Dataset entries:
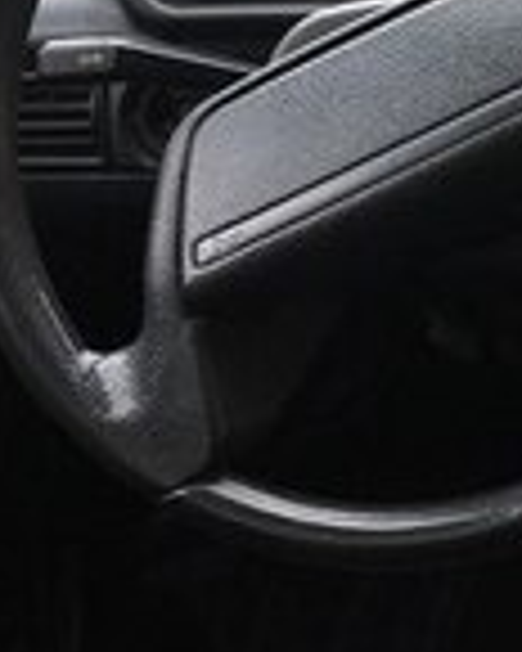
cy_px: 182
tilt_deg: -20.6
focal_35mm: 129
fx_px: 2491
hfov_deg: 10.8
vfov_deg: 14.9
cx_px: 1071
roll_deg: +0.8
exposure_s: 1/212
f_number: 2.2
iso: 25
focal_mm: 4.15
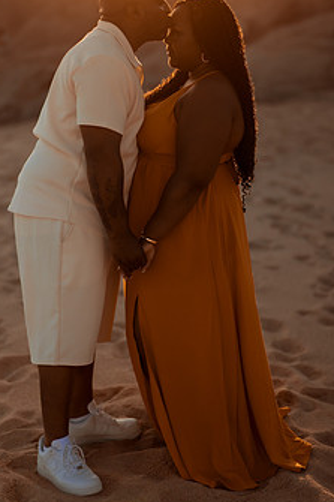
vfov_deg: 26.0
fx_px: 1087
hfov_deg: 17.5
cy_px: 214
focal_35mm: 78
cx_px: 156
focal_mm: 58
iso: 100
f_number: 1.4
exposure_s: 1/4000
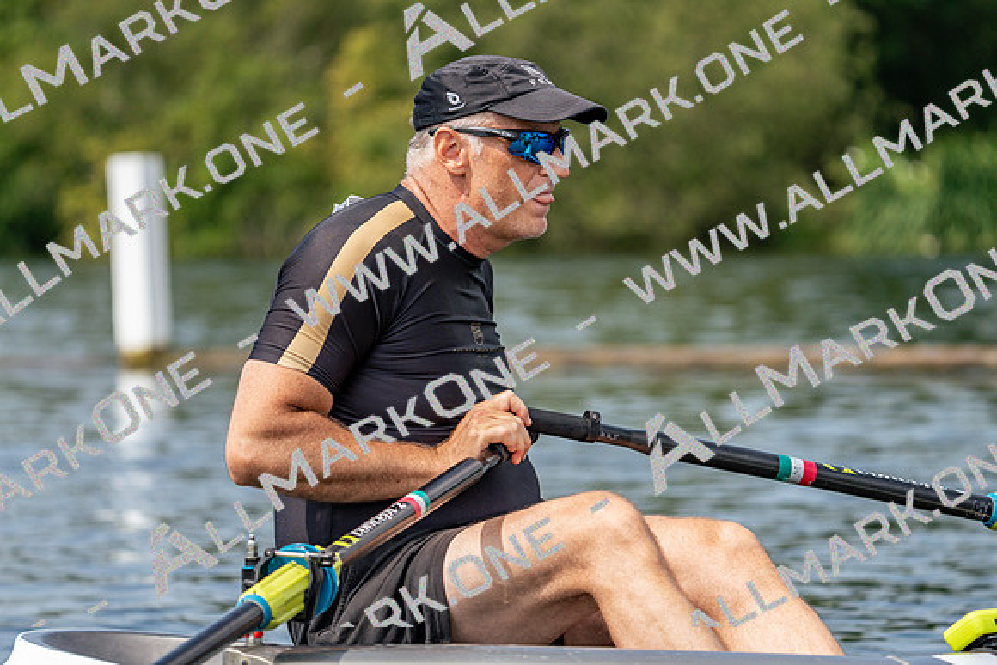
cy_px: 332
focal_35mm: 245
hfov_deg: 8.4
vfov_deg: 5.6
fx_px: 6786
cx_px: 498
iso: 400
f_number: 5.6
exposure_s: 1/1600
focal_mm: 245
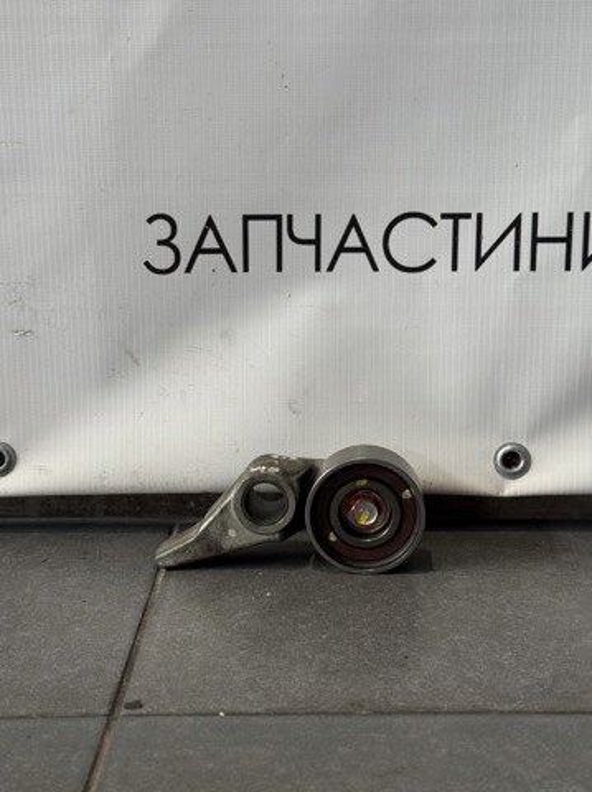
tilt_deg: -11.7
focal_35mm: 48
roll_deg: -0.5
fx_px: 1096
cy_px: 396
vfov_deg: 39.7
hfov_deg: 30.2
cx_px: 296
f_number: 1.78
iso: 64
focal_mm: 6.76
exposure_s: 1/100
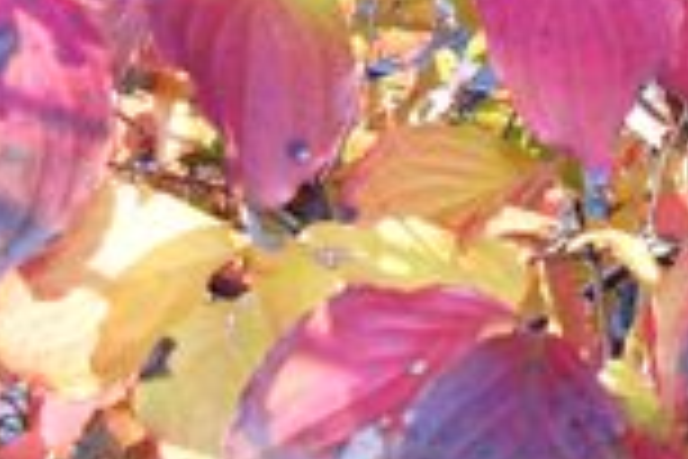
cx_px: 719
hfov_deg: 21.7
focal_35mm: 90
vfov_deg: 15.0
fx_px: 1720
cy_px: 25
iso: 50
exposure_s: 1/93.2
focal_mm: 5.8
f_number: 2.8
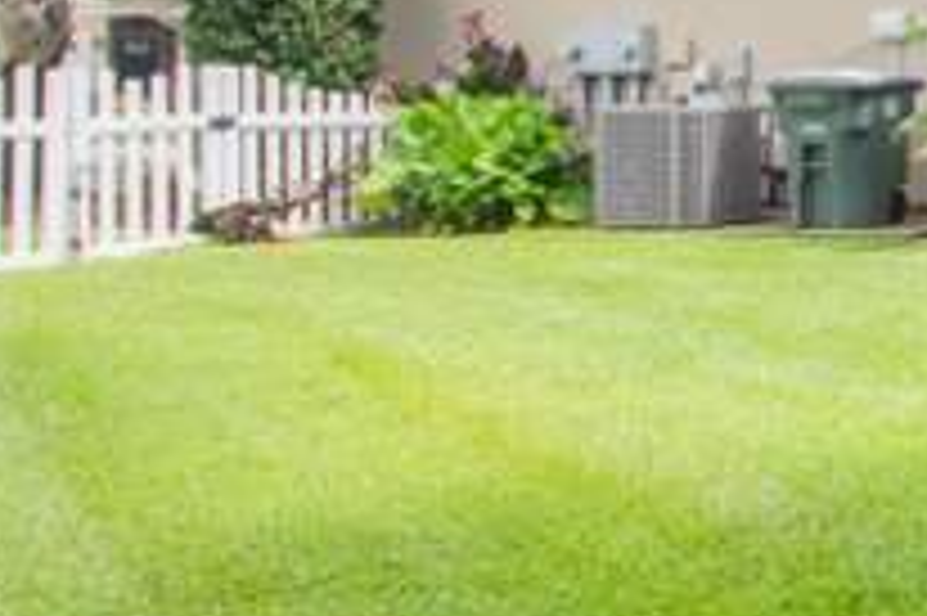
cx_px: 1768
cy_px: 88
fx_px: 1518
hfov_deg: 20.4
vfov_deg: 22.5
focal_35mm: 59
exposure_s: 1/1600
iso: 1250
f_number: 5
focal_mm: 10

**Activity:**
Would you please output each record exactly, leaving the images out?

**Result of this task:**
cy_px: 182
tilt_deg: -20.6
focal_35mm: 129
fx_px: 2491
hfov_deg: 10.8
vfov_deg: 14.9
cx_px: 1071
roll_deg: +0.8
exposure_s: 1/212
f_number: 2.2
iso: 25
focal_mm: 4.15
vfov_deg: 26.0
fx_px: 1087
hfov_deg: 17.5
cy_px: 214
focal_35mm: 78
cx_px: 156
focal_mm: 58
iso: 100
f_number: 1.4
exposure_s: 1/4000
cy_px: 332
focal_35mm: 245
hfov_deg: 8.4
vfov_deg: 5.6
fx_px: 6786
cx_px: 498
iso: 400
f_number: 5.6
exposure_s: 1/1600
focal_mm: 245
tilt_deg: -11.7
focal_35mm: 48
roll_deg: -0.5
fx_px: 1096
cy_px: 396
vfov_deg: 39.7
hfov_deg: 30.2
cx_px: 296
f_number: 1.78
iso: 64
focal_mm: 6.76
exposure_s: 1/100
cx_px: 719
hfov_deg: 21.7
focal_35mm: 90
vfov_deg: 15.0
fx_px: 1720
cy_px: 25
iso: 50
exposure_s: 1/93.2
focal_mm: 5.8
f_number: 2.8
cx_px: 1768
cy_px: 88
fx_px: 1518
hfov_deg: 20.4
vfov_deg: 22.5
focal_35mm: 59
exposure_s: 1/1600
iso: 1250
f_number: 5
focal_mm: 10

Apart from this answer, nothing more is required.